According to the TCSG’s 2008 annual report, 5,961 students were enrolled at West Central Tech.
History of West Georgia Technical College
West Georgia Tech’s origins date back to 1966, when the first students enrolled in what was then called the Troup County Area Vocational-Technical School in LaGrange, the seat of Troup County. In 1987 the school transferred from local to state governance, changing its name to West Georgia Technical Institute. In 1988 West Georgia Tech came under the control of DTAE, and in 2000, with the passage of Georgia House Bill 1187, it became West Georgia Technical College.
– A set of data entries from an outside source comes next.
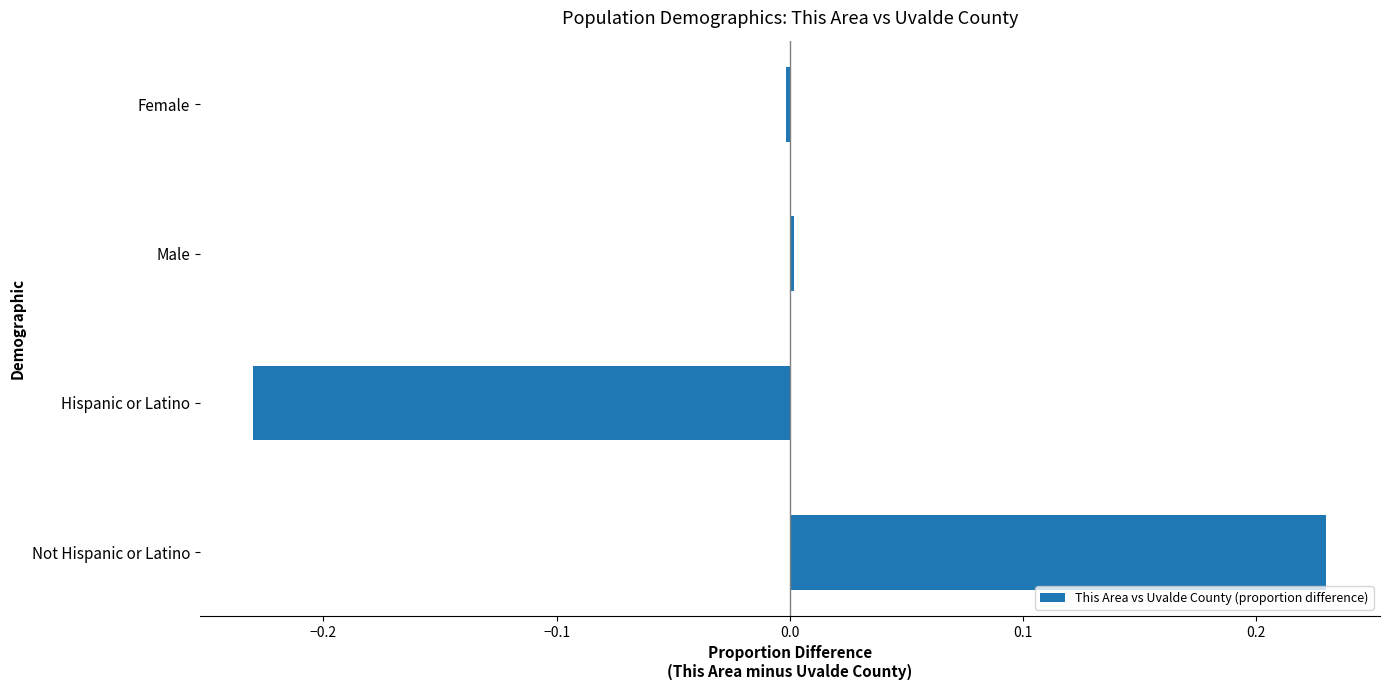

Count the number of data series in this chart.

1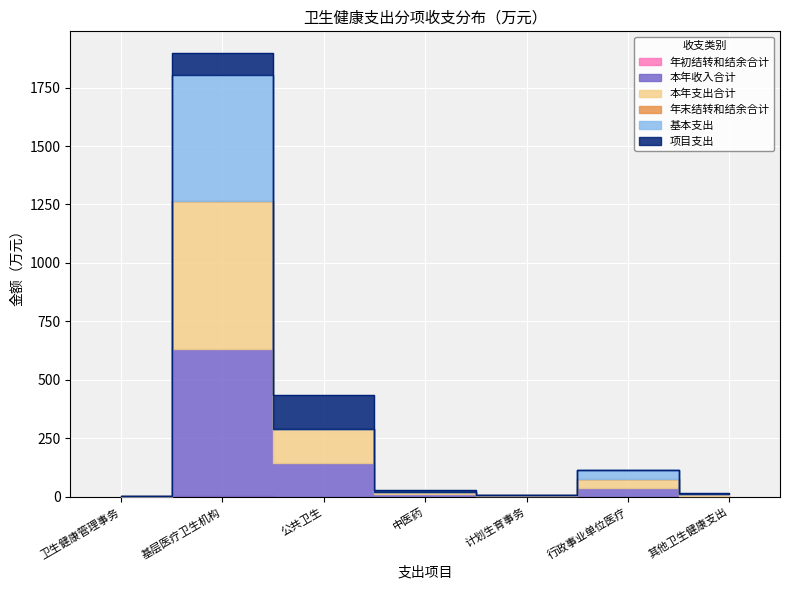

Is this an area chart (filled region under the line)?

No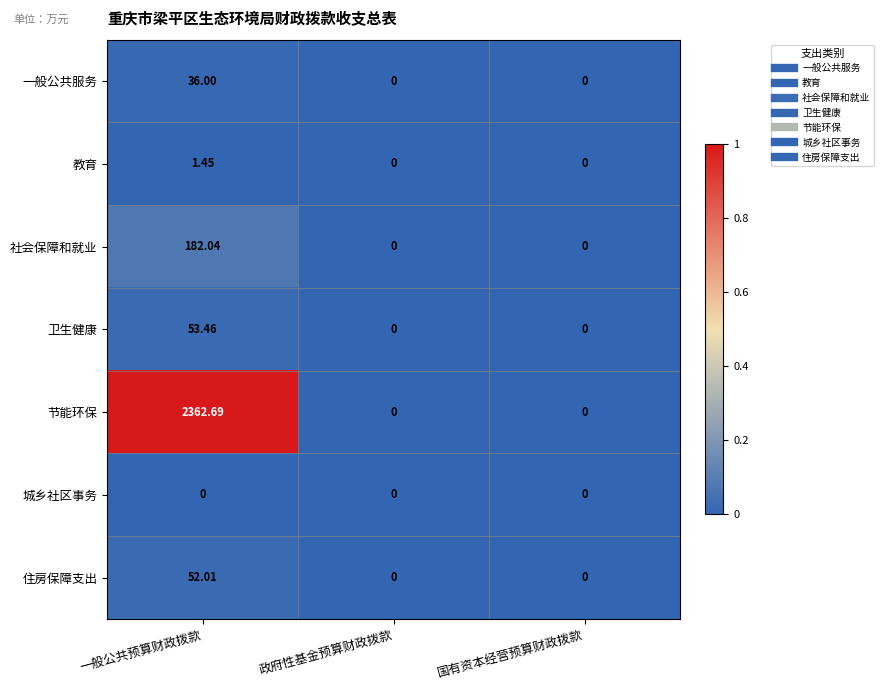

How many series are shown in this chart?

7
In 2003 enrollment at West Georgia Tech exceeded 2,000 for the first time, and the school became the fastest-growing technical college in the state. Daryl Gilley was appointed president that year and served until his retirement in 2008, when he was succeeded by acting president Perrin Alford.
West Georgia Tech’s commercial truck driving program, which boasted a 100 percent employment rate in 2003, partnered in 2007 with Southeastern Freight Lines to train commercial truck drivers from across the state. Early childhood care and education, another popular program, earned full accreditation from the National Early Childhood Program Accreditation Committee, and in 2007 the video production program won a bronze Telly award (given to outstanding local video, film, and Internet productions) for outstanding achievement in the Internet education program category. During this time the college also partnered with Quick Start to provide training for Korean automaker Kia’s manufacturing plant in West Point.
According to the TCSG’s 2008 annual report, 3,171 students were enrolled at West Georgia Tech.